The third place was taken by the University of Cape Town in South Africa.
The Chinese mainland claimed six spots in the top 20 rankings, 15 top 50, and 23 top 100 institutions.
Indian institutions make up about 10 per cent of the list, including nine top 50 places led by Punjab University in the 13th.
“China has emerged as the strongest higher education nation among the emerging economies,” said Phil Baty, editor of the Times Higher Education Rankings.
“This success comes as a result of clear political leadership and strong financial support for the academy, and should serve as a lesson for the rest of the world,” he said. “It prioritized support for leading universities back in the 1990s and it is now seeing the benefits of that support.”
Baty said China “perhaps provides a model for the other BRICS countries in terms of focused, generous funding to a selected group of leading institutions, backed by a strong campaign to attract international talent.”

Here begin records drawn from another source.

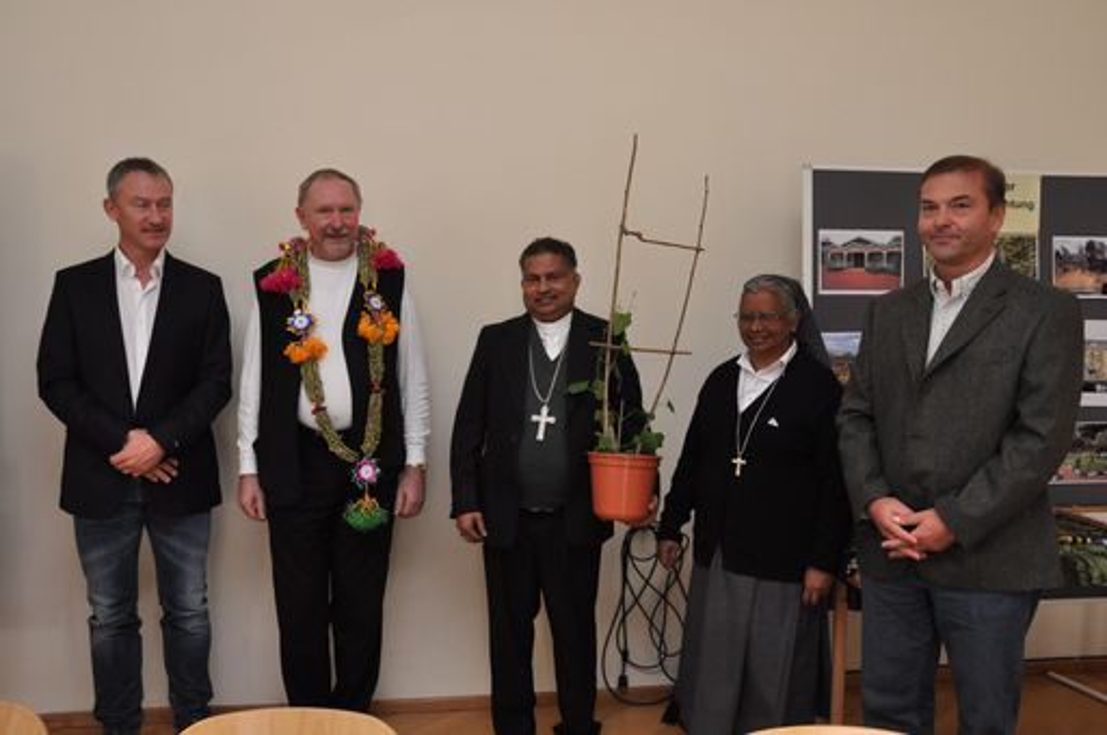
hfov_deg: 62.0
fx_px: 921
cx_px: 554
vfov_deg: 43.5
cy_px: 368
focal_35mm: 30
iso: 800
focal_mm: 20
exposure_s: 1/60
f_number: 5.6
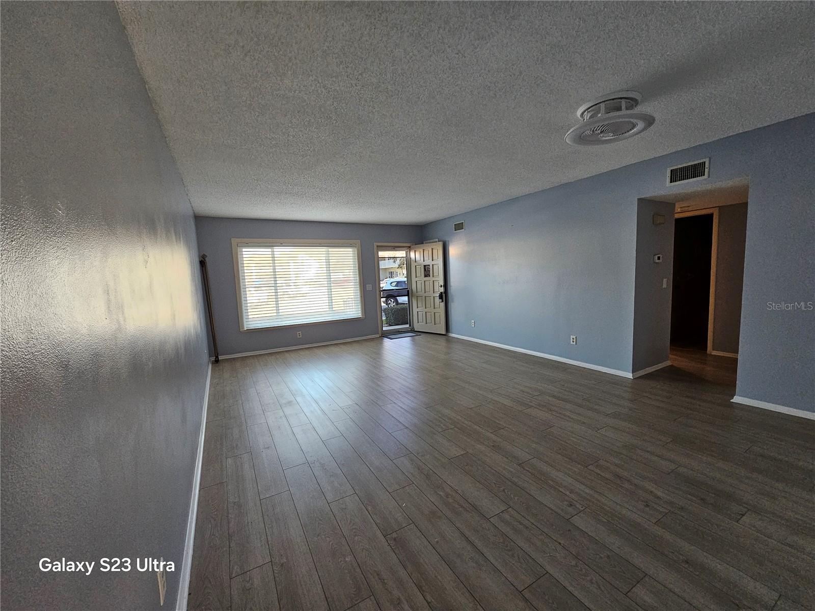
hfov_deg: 106.2
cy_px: 306
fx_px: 306
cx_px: 408
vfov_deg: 89.9
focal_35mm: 13
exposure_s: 1/60
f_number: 2.2
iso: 200
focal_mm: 2.2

But according to Times, China still needs to improve by bringing in more autonomy for its educational system..
“Perhaps the final steps holding China back from true greatness in higher education are more autonomy for its universities, to allow them to be more flexible and dynamic in a global market, and further pedagogic reform, to encourage more creativity among the next generation of great scholars,” he said.
This is the world’s first ranking for universities in BRICS and other emerging economies.
According to Baty, the ranking was based on the same methodology as the World University Rankings, with 13 performance indicators in five areas used. These areas included teaching, research, citations, industry income and international outlook.
South Africa had in November proposed a substantial increase in investments to counter unemployment in BRICS nations calling for the establishment of a BRICS Youth Employment Fund to be set up by 2014.